* _Exercise set_:
1/ Set down, word for word, the part of the forum discussion on MIDI guitar between "No guitar synth" and "a keyboard chord.", inclusive.
2/ In the forum discussion on MIDI guitar, which guitar pickup is named for playing MIDI guitar?
3/ Carry the forum discussion on MIDI guitar versus keyboards forward from its last sentence.

Top of Given text

A lot of people think they need to quantize things, or, it's enabled and they don't know why it's sounding weird : ) No, I don't know how sensitive MIDI guitar controllers, are but if they can do Classical guitar, that would be good enough for me.
 
"Quantize" is one of those words that sounds like you surely want to use it.

Newbie: "Quantize? What the heck is that? Hmm. 'Quantize'... 'Quantity'... Well, of course I want more quantity! I'd better turn quantize on!"
 
"As a guitarist you could do what I did- forget about using a MIDI keyboard and play MIDI guitar with a Fishman Tripleplay guitar pickup. "

This looks like a good option for me too as a guitarist. I've heard great piano sounds on midi-guitar, but NOT the other way around. Although it's not piano parts necessarily that I'm looking to record though I'm sure I would in some cases. I'll probably go this route first then get a keyboard controller as I can afford next cuz it sounds like fun and might add more possibilities.

No guitar synth can accurately emulate all the characteristics of keyboards but they can, and do- sound like keyboards. More than that and you'd have to become a keyboard player. I'm happy to be a guitarist who can play keyboard sounds at the flip of a switch. BUT when it comes to creating non-conventional sounds then guitars and keyboards are on an equal footing- accepting the guitar's multi-note limitations. Of course, a software designer thinking in that direction could- perhaps already has- produced a software that adds multiple notes to a single guitar note on order to emulate a keyboard chord.
By the same token- perhaps there's a software that adds guitar-sounding ' bends ' and ' slides ' to keyboard notes . There are plenty of very clever buggers out there. :)
 
I have some very decent piano samplers, the trouble is not the sound as in the sound of that one note, it's how guitars are different from keyboards. I work with a concert pianist a lot and if you look at the midi note editor you see very odd things, notes overlap, and sometimes have tiny double taps, and left hand held notes, with other shorter ones close in pitch - and guitar based MIDI sources can't do this - and this means that while you can play a few sustained chords, melody lines are always going to be different. The best sampler needs the right notes - keys mean very specific ways notes change. Guitars cannot do many of these, but of course, guitars can do things keys can't. So you could play something on the guitar a pianist can't - authenticity, if that is your need means keys, but maybe there is scope for some unique stuff from a midi guitar on fixed pitch samples?

Bottom of Given text
Top of Recorded data

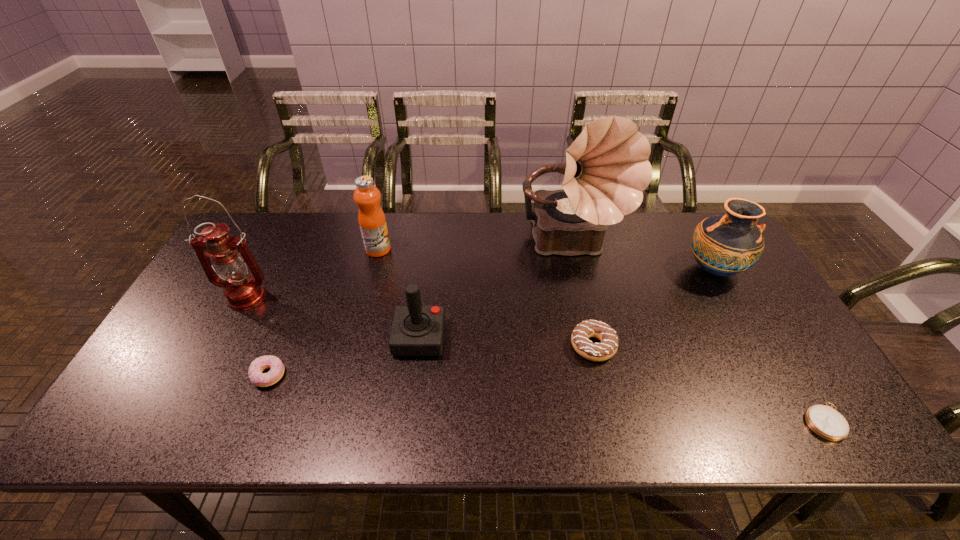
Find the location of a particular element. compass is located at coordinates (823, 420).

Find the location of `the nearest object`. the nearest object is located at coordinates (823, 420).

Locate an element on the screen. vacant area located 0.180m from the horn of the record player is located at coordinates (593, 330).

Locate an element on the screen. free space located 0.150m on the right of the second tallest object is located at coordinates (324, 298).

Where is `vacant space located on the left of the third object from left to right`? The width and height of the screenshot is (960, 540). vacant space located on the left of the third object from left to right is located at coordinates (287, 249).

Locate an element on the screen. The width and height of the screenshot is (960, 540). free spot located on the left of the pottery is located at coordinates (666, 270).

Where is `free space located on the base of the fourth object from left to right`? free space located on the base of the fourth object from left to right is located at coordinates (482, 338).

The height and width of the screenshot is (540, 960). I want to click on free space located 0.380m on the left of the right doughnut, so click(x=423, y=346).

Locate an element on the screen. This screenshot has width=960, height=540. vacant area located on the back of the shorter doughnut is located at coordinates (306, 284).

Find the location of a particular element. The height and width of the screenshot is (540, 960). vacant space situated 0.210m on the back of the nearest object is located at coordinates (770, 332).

Bottom of Recorded data

* _Responses to the exercise_:
1/
No guitar synth can accurately emulate all the characteristics of keyboards but they can, and do- sound like keyboards. More than that and you'd have to become a keyboard player. I'm happy to be a guitarist who can play keyboard sounds at the flip of a switch. BUT when it comes to creating non-conventional sounds then guitars and keyboards are on an equal footing- accepting the guitar's multi-note limitations. Of course, a software designer thinking in that direction could- perhaps already has- produced a software that adds multiple notes to a single guitar note on order to emulate a keyboard chord.

2/ The Fishman Tripleplay guitar pickup.

3/
Yes- guitars sound best as guitars and keyboards as keyboards- but guitarists now have reliable and easy access to MIDI- thanks to kit such as the TriplePlay- and are able to work in the areas of original sound generation which were not previously an option- as far as I'm aware. I'm talking on a consumer level here.
 
The OP said they wanted to use MIDI to lay down tracks of "instruments I don't play". Since they only mentioned playing guitar, this leaves like every other instrument in the world, but we're all hung up on whether we can accurately mimic a very narrow range of those.

So like fine, you can't play a guitar exactly the way you might play a piano or organ. I'd argue that you can get at least as close as you would dinking on a keyboard you don't completely understand, and probably more accurate timing and dynamics.

But what happens when you go to bust out that sax solo? A sax generally can't play two notes at once, but it can jump a couple octaves between notes. That might be slightly easier on a guitar, but in this case it's probably a wash.

What about a sweet cello part? In my mind, a guitar is much more appropriate for trying to emulate string instruments. Most guitar>MIDI converters have each string on a separate channel, so you can even retune it to be fifths between strings like a cello rather than the fourths without restringing or messing around.

Like I said, if you really want to be able to say "I play guitar and keys", then go get a damn keyboard and learn to play. If you just want to play in fairly competent parts using various different MIDI sounds, why not just use the instrument that you already play?